Logic (same pattern for all three ecosystems)

for each row in {ecosystem}_df.csv:
  project = Project.find_or_create_by(ecosystem:, name:, czi_id:)

  for each doi in comm_disambiguated_dois_count[czi_id]:
    paper   = Paper.find_or_create_by(doi:)
    Mention.create(paper:, project:)      ← THE LINK

At this point papers are stubs (DOI only) and projects are stubs (ecosystem + name only). Enrichment happens in subsequent steps.

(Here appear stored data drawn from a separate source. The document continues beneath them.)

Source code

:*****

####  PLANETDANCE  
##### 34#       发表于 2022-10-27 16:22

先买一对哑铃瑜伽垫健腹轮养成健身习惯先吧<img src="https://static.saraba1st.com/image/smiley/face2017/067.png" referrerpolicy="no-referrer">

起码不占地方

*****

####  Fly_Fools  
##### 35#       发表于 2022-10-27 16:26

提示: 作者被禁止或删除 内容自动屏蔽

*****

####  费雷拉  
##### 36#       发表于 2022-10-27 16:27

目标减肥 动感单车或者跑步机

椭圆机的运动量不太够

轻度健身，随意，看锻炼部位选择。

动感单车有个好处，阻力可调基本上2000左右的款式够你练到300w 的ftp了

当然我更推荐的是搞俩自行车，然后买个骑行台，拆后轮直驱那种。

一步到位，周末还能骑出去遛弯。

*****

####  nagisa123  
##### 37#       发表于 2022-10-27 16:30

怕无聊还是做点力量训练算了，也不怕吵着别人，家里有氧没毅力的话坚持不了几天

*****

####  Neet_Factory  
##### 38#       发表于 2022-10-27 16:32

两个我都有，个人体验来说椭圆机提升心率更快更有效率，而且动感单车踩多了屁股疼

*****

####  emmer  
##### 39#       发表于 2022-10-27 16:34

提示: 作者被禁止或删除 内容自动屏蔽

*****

Step 2 — Enrich Papers (OpenAlex)

Source

GET https://api.openalex.org/works/{doi_url}?mailto=andrew@ecosyste.ms

Data stored

Field Source
title data["title"]
publication_date data["publication_date"]
openalex_id data["id"]
openalex_data Full JSON response
urls Extracted from PDF (see below)

ArXiv PDF URL extraction

For DOIs matching 10.48550/arxiv.*:

  • Fetches PDF from openalex_data["primary_location"]["pdf_url"]
  • Extracts embedded hyperlinks via regex + PDF link annotations
  • Stores in urls (text array)

Step 3 — Enrich Projects (3 APIs)

3a. Package metadata — packages.ecosyste.ms

GET https://packages.ecosyste.ms/api/v1/registries/{registry}/packages/{name}

Stored in project.package (full JSON). Registry mapping:

Ecosystem Registry
pypi pypi.org
cran cran.r-project.org
bioconductor bioconductor.org

3b. Commit history — commits.ecosyste.ms

GET https://commits.ecosyste.ms/api/v1/hosts/{host}/repositories/{full_name}

Stored in project.commits_data. Also scans committer emails for .edu domains → educational_commit_emails.

3c. README content — archives.ecosyste.ms

GET https://archives.ecosyste.ms/api/v1/archives/contents?url=...&path=README.md

Tries in order: README.md, README.rst, README.txt, readme.md, readme.rst. Stored in project.readme_content.


Step 4 — Science Score (heuristic, 0–100)

Run via:

bundle exec rake science:update_scores      # top 100 projects
bundle exec rake science:update_all_scores  # all projects
bundle exec rake science:analyze_scores     # display breakdown

Scoring signals

Signal Points
.edu committer email +20 each
Academic maintainer email +8 each
Academic owner +20
Institutional owner +15
DOI reference in README +10 each
Academic link in README +6 each
CITATION.cff present +15
codemeta.json present +12
Zenodo metadata present +10
Science term in README +2 each
PyPI ecosystem −10
Non-science keyword −25 each
Corporate indicator −30 each

Step 5 — Export Snapshots

EXPORT_DATE=2024-03-31 BUCKET_NAME=ecosystems-data bundle exec rake exports:record

Records a snapshot of mentions_count in the exports table with the date and bucket name.


Full Pipeline Diagram

CZI Input Data
├── comm_disambiguated_dois_count.json   { czi_id → [doi, doi, ...] }
└── {ecosystem}_df.csv                  { czi_id → package name }
         │
         ▼
  rake import:{cran,pypi,bioconductor}
         │
         ├── Project.find_or_create_by(ecosystem, name, czi_id)
         ├── Paper.find_or_create_by(doi)
         └── Mention.create(paper, project)          ← link created here
                  │
                  ├── Paper enrichment
                  │     └── OpenAlex API → title, date, full metadata, PDF URLs
                  │
                  └── Project enrichment
                        ├── packages.ecosyste.ms  → package metadata
                        ├── commits.ecosyste.ms   → commit history, .edu emails
                        └── archives.ecosyste.ms  → README content
                                   │
                                   ▼
                        rake science:update_scores
                              → science_score (0–100 heuristic)

Key Insight

Mentions are not discovered by mining paper text for software references. They come entirely from the CZI pre-computed disambiguation dataset — a mapping the Chan Zuckerberg Initiative assembled to associate open-source packages with the papers that cite or use them.